Isothiocyanates: cholinesterase inhibiting, antioxidant, and anti-inflammatory activity
Published in Journal of Enzyme Inhibition and Medicinal Chemistry, 2018
Franko Burčul, Ivana Generalić Mekinić, Mila Radan, Patrick Rollin, Ivica Blažević
Alzheimer’s disease is the most common neurodegenerative disorder in western societies, mostly affecting elderly population. The most prominent symptom includes decrease in cognitive function, which in turn leads to changes in the behavioural patterns of an individual.
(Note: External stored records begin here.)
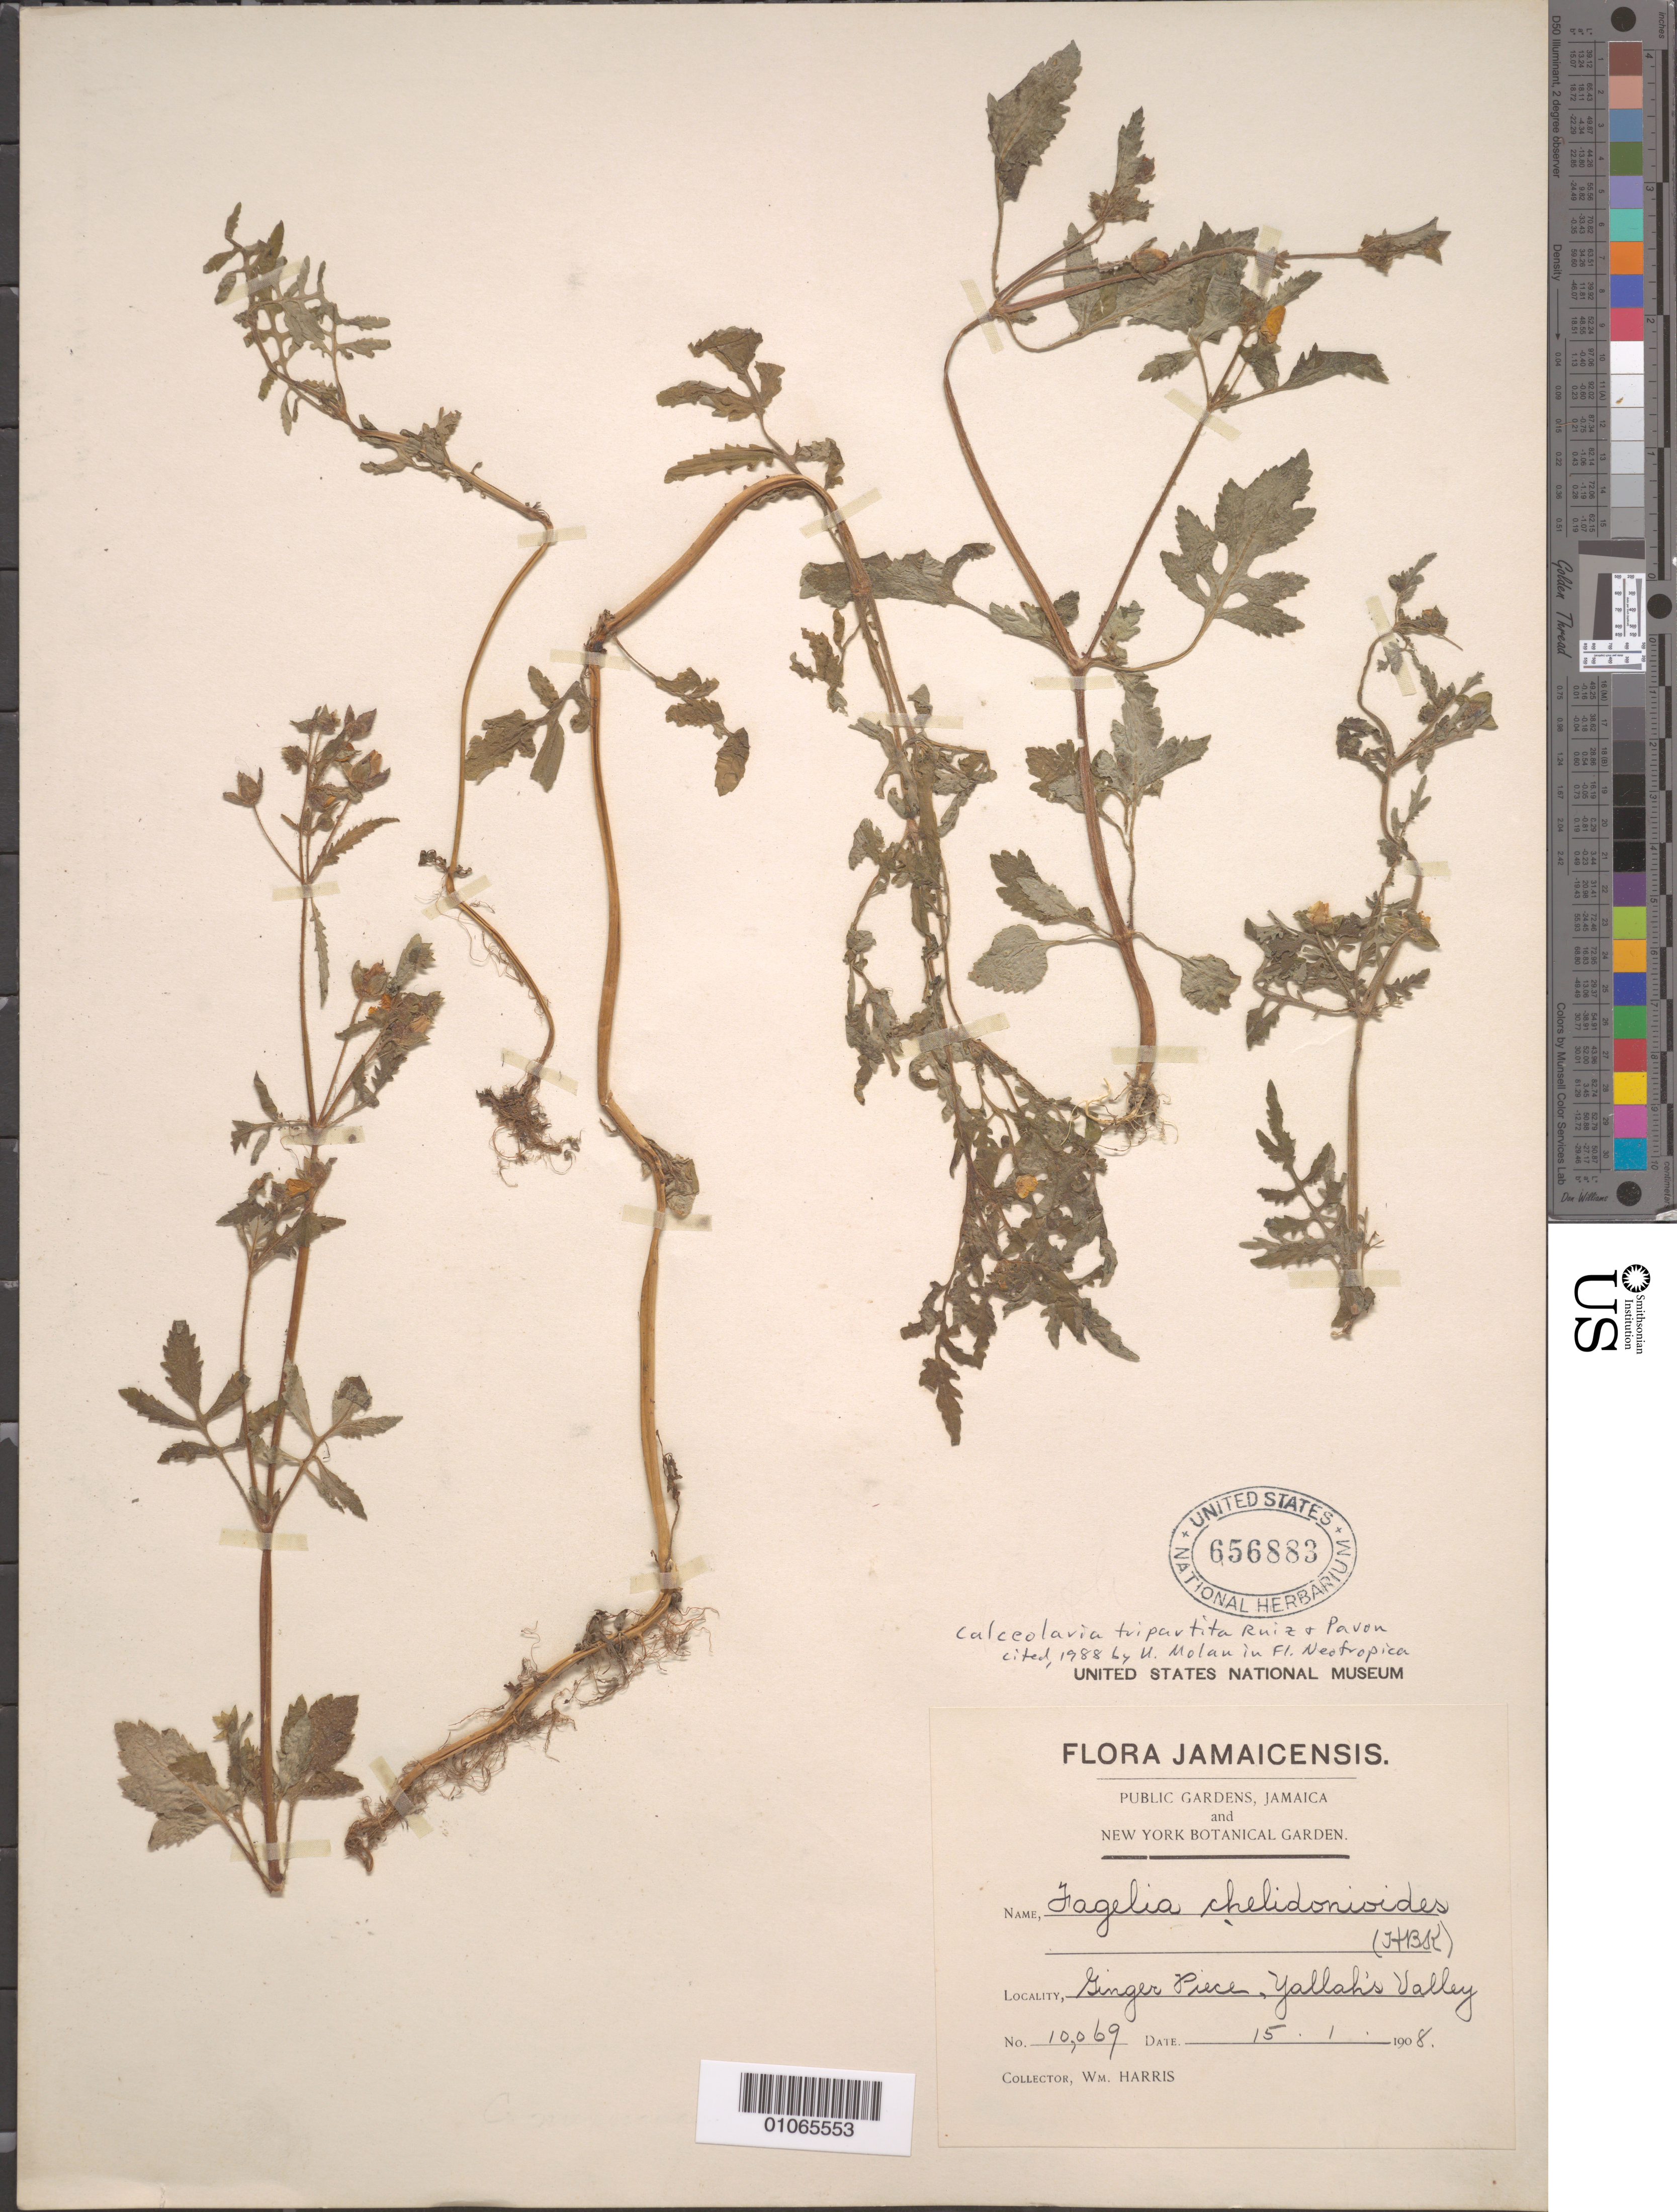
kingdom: Plantae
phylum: Tracheophyta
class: Magnoliopsida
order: Lamiales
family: Calceolariaceae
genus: Calceolaria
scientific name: Calceolaria tripartita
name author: Ruiz & Pav.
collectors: W. Harris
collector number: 10069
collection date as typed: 15 Jan 1908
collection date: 1908-01-15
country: Jamaica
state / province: Saint Thomas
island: Jamaica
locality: Ginger Piece, Yallah's Valley.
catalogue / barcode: US 656883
Both acetylcholinesterase and butyrylcholinesterase still represent the only pharmacotherapy able to affect the increase of the acetylcholine neurotransmitter in the brain1–3. Essential oils, containing small lipophilic molecules, such as terpenes, terpenoids, phenylpropanoids, and others, were increasingly studied lately since they can readily cross the blood-brain barrier4. Interestingly, there are no reports whatsoever on the so called “mustard oils”, the major constituents of which are isothiocyanates (ITCs), known for their diversified and generally marked bioactivity5. Mustard oils stand as bio-markers of Brassica vegetables which encompass many species used in daily diets (cabbage, horseradish, cauliflower, turnip, radish, cress, etc.).